Gregors Lebensgeister kamen langsam wieder zurück. Er hatte registriert, dass sein linker Arm anscheinend gebrochen gewesen und so fachmännisch wie möglich geschient und ruhig gestellt worden war. Auch hatte er wahrgenommen, dass an zwei Körperstellen anscheinend ehemals blutende Wunden versorgt worden waren, dazu hatte man sich seiner äußeren Kopfverletzungen fachmännisch angenommen.

„Was ist mit mir passiert?" fragte er einige Wachmomente später die andere Frau, die genauso hübsch, anscheinend jünger und kleiner als die erste Frau war. Diese andere Frau zuckte mit den Schultern und rief anscheinend in der Ursprache der im Norden lebenden Samen nach der ersten Frau.

„Was willst Du wissen?" Diese Frau kam wieder auf Deutsch, irgendwie mit einem Berliner Akzent.

„Was mit mir passiert ist und warum ich hier bin und Ihr Euch anscheinend mit großer Liebe und Fürsorge um mich kümmert?"

„Ich habe Dich vor rund drei Wochen im Unterholz des Waldes zwischen der Straße und dem Fluss gefunden."

„Drei Wochen?" Gregor schrie regelrecht auf.
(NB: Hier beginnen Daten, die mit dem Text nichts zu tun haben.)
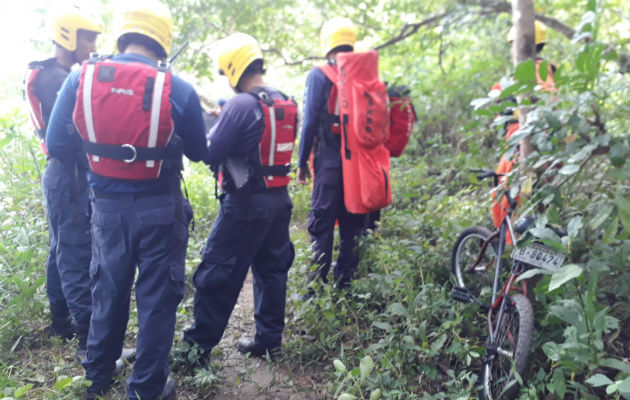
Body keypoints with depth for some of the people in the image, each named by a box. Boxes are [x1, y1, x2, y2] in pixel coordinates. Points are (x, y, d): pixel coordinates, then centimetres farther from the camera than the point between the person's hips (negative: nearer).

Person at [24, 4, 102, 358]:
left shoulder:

„Ja. War reiner Zufall. Ich wollte frühmorgens am Fluss angeln. Ist die beste Tages- und Jahreszeit, gute Fische zum Räuchern für den Winter zu fangen. Jedenfalls hörte ich einen Riesenkrach, dann nur noch einen Motor, der nicht aufhörte, zu laufen und Lärm zu machen. Das Motorrad habe ich zuerst gesehen, weil man es gut hören konnte. Du hast nicht weit davon entfernt im Unterholz gelegen und Dich nicht mehr gerührt."

Gregor erinnerte sich plötzlich. „Da stand plötzlich ein riesiger Elch mitten auf der Straße. Und ich habe versucht, auszuweichen."

„Und dabei bist Du von der Straße abgekommen, in den Wald gefahren und wie ein Reiter von seinem Pferd abgeworfen worden. Dein Stahlhelm hat Dir vermutlich das Leben gerettet, denn Du musst irgendwo kräftig mit dem Kopf gegengeschlagen sein."

„Daher die Kopfschmerzen."

„Immer noch so stark? Oder langsam besser werdend?"

„Danke. Meinem Kopf geht es langsam besser. Ich hatte die ersten Male echte Probleme, klar zu sehen. War alles total verschwommen. Das ist jetzt klarer geworden." Gregor grinste schwach. „Und ich sehe hier im Halbdunkel zwei sehr schöne Frauen. Ich dachte zuerst, ihr seid Engel."

Die Frauen lachten. „Dazu fehlen uns die Flügel." Die Deutsch sprechende Frau wurde wieder ernster. „Wir haben Deine Ausweise bei Dir gefunden. Du bist Gregor Mayer?"